The Old Testament uses the metaphor of drinking in discussing God’s plan for human lives. The cup we are given to drink can be a blessing of prosperity or an affliction of judgement. David thanks God because his “cup overflows” (Psalm 23:5) and says, “you have assigned me my portion and my cup; you have made my lot secure.” (Psalm 16:5) David also declares that for his enemies, “fire and sulfur and a scorching wind shall be the portion of their cup.” (Psalm 11:6) In the same way, the cup of God’s wrath is mentioned in Isaiah, Jeremiah, Lamentations, Ezekiel, Habakkuk, and Zechariah.
In which cup is Jesus referring when he prays to the Father in Gethsemane?
If anyone should have been able to drink the cup of prosperity, it should have been Jesus. Sinless… blameless… compassionate… Jesus lived only to say and do what his Father wanted. (John 6:38) The voice from heaven declared that God was pleased with him. (Mark 1:11) Surely this Messiah would drink from the cup of blessing just asa David did?
Jesus knew that the cup he faced was his suffering and death of the cross. The cup that ought to have been ours – the cup of God’s judgement – Jesus reached over and drank from instead. He did not deserve God’s wrath, but he became the sin that plagued us. (2 Corinthians 5:21) Jesus was given the bitter cup of suffering and was truly revealed as the Messiah we needed.
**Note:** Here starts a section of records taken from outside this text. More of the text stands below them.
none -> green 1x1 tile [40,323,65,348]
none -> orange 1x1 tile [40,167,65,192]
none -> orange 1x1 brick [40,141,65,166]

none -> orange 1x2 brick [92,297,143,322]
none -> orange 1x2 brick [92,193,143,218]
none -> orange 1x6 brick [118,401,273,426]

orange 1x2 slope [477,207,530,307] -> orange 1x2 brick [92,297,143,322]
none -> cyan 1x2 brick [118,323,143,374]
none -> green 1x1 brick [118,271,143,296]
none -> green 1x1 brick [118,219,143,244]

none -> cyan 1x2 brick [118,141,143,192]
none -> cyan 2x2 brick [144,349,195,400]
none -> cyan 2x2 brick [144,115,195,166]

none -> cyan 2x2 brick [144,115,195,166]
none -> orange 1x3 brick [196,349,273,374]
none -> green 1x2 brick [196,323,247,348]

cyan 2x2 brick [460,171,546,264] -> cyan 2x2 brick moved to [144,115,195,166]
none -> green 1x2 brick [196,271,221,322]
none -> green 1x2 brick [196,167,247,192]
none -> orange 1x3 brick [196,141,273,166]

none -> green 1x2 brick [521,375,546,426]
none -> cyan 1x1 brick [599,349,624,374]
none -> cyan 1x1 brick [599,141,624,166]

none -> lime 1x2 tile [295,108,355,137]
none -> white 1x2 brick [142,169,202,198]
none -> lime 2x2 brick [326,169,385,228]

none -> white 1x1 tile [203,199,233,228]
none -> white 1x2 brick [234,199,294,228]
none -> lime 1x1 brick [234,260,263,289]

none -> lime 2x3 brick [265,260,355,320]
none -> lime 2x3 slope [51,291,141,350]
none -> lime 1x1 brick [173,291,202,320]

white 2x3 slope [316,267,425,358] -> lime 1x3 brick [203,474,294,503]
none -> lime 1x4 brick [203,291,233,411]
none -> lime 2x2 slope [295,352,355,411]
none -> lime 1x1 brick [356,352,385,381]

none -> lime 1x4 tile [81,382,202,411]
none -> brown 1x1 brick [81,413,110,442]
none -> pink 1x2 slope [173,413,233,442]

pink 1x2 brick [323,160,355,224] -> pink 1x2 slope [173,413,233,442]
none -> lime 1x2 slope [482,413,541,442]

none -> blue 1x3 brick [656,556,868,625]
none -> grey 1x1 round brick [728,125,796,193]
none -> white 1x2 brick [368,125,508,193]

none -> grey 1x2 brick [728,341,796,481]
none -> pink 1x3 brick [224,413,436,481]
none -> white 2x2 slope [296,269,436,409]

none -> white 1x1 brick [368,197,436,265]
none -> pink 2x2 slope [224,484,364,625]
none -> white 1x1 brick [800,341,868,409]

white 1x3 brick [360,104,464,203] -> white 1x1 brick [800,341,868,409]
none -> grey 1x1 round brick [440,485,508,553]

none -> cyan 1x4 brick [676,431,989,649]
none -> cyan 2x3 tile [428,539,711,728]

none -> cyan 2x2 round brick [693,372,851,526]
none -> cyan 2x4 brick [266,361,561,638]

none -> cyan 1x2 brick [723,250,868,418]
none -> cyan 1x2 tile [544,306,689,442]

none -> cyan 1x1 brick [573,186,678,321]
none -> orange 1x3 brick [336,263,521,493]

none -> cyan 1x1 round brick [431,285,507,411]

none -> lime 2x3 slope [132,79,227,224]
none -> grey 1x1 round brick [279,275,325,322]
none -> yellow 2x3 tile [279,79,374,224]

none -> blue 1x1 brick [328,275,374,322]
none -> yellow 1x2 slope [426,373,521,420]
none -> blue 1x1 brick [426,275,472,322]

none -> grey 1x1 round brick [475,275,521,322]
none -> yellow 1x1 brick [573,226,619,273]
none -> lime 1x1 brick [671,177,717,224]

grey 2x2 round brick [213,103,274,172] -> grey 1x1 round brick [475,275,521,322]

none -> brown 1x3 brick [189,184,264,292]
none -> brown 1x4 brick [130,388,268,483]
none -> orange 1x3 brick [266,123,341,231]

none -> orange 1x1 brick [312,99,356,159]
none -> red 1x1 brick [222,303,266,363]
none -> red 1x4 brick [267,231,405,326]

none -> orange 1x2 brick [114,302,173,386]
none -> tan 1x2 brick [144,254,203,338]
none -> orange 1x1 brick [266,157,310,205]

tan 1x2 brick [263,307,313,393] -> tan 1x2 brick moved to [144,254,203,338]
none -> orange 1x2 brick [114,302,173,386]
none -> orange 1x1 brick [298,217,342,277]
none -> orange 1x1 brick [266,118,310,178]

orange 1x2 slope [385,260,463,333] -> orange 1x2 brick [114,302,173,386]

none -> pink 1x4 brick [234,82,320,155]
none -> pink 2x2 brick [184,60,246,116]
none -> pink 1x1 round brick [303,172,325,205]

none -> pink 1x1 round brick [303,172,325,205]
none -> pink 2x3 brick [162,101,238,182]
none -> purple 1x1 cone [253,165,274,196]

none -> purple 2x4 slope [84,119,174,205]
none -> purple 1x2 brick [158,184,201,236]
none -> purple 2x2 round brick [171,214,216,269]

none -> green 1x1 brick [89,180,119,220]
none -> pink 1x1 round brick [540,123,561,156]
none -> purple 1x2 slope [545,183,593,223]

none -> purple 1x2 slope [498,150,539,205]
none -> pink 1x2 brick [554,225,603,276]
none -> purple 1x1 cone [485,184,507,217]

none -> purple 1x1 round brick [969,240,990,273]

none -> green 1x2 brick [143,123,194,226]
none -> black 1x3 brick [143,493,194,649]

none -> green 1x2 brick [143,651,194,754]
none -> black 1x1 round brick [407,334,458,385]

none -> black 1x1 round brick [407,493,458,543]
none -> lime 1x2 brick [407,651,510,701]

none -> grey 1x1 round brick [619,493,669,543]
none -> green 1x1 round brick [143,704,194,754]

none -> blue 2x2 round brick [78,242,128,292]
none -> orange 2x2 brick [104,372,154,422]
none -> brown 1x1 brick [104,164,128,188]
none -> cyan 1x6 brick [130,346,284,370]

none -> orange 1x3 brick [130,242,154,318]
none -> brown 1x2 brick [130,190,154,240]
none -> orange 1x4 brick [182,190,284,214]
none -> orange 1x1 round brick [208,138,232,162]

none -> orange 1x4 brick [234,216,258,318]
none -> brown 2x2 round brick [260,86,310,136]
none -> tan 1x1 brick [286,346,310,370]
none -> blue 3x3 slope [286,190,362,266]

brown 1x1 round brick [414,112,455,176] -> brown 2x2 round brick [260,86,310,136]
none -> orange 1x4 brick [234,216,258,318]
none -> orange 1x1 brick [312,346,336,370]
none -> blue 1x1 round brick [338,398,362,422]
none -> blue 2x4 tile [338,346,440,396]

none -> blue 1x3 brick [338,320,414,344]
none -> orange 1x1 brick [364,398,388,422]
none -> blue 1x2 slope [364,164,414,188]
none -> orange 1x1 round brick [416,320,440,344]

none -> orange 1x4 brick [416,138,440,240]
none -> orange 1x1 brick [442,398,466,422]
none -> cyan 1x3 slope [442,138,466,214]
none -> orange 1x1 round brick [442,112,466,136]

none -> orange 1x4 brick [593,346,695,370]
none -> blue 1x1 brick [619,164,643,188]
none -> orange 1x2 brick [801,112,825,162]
If that wasn’t enough to show the love of the Father and Son for us, the news gets even better. The cup of favor – the cup that should have been for Jesus alone – is handed to us. Not only was he made to be sin for us, but it was done that “we might become the righteousness of God.” (2 Corinthians 5:21) We enjoy the same relationship to the Father that Jesus enjoyed! We’re the children of God! We sit at the table of the Lord! We drink from the cup of salvation rather than the cup of devastation.
This wonderful exchange is available to every person. Jesus accepted the bitter cup for you. Will you accept the cup of God’s favor? He holds it out to you.